▶ _DATA TO PROCESS_:

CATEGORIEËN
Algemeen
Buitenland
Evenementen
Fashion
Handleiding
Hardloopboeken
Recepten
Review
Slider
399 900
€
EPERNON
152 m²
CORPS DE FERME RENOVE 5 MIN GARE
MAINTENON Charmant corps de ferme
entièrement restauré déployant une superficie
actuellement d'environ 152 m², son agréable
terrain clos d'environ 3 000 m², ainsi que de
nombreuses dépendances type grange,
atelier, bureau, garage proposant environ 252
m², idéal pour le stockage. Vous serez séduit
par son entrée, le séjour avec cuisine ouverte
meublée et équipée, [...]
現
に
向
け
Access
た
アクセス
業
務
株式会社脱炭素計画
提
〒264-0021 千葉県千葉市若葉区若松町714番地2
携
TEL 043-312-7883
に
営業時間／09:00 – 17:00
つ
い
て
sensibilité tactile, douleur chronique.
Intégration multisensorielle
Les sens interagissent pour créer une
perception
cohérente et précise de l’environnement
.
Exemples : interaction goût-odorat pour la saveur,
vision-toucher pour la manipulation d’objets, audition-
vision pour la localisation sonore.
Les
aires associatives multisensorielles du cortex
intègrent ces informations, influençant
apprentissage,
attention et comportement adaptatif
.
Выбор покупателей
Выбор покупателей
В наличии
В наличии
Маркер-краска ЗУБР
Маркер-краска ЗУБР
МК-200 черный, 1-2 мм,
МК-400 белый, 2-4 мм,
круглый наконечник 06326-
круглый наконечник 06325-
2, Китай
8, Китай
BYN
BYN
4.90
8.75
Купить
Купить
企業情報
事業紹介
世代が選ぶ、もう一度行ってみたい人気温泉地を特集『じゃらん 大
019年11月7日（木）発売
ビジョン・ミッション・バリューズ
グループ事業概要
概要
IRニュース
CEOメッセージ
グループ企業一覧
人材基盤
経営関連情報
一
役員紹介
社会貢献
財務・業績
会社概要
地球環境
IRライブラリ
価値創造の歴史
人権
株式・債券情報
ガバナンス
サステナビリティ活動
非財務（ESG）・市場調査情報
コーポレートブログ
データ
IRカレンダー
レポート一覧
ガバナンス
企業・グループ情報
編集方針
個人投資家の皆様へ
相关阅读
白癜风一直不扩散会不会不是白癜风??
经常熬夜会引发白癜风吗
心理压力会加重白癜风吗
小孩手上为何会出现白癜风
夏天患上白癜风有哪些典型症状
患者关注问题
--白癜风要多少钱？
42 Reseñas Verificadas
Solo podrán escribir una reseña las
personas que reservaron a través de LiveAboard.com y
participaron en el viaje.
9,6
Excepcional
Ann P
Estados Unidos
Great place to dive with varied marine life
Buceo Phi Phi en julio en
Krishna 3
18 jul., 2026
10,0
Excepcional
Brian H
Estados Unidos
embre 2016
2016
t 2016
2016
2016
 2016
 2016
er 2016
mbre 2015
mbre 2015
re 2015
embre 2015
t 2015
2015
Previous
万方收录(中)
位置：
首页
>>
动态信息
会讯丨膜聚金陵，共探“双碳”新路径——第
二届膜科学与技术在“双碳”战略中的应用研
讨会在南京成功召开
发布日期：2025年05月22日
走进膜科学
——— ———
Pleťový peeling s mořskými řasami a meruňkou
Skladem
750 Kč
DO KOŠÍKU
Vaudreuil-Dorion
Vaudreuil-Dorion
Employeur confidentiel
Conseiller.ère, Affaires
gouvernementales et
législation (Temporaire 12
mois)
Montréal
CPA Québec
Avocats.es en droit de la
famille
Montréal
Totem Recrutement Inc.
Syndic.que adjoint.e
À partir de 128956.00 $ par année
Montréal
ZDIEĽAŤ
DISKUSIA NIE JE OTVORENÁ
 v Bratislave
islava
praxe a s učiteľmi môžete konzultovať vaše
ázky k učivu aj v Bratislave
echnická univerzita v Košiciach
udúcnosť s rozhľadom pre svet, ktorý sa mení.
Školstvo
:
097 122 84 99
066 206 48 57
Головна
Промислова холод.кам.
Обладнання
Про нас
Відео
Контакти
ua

▶ _TASK STATEMENT_: Could you find each line in the entries that contains the string "pour" and copy it?

▶ _ANSWER FOR THIS EXERCISE_:
m², idéal pour le stockage. Vous serez séduit
Les sens interagissent pour créer une
Exemples : interaction goût-odorat pour la saveur,
vision-toucher pour la manipulation d’objets, audition-
vision pour la localisation sonore.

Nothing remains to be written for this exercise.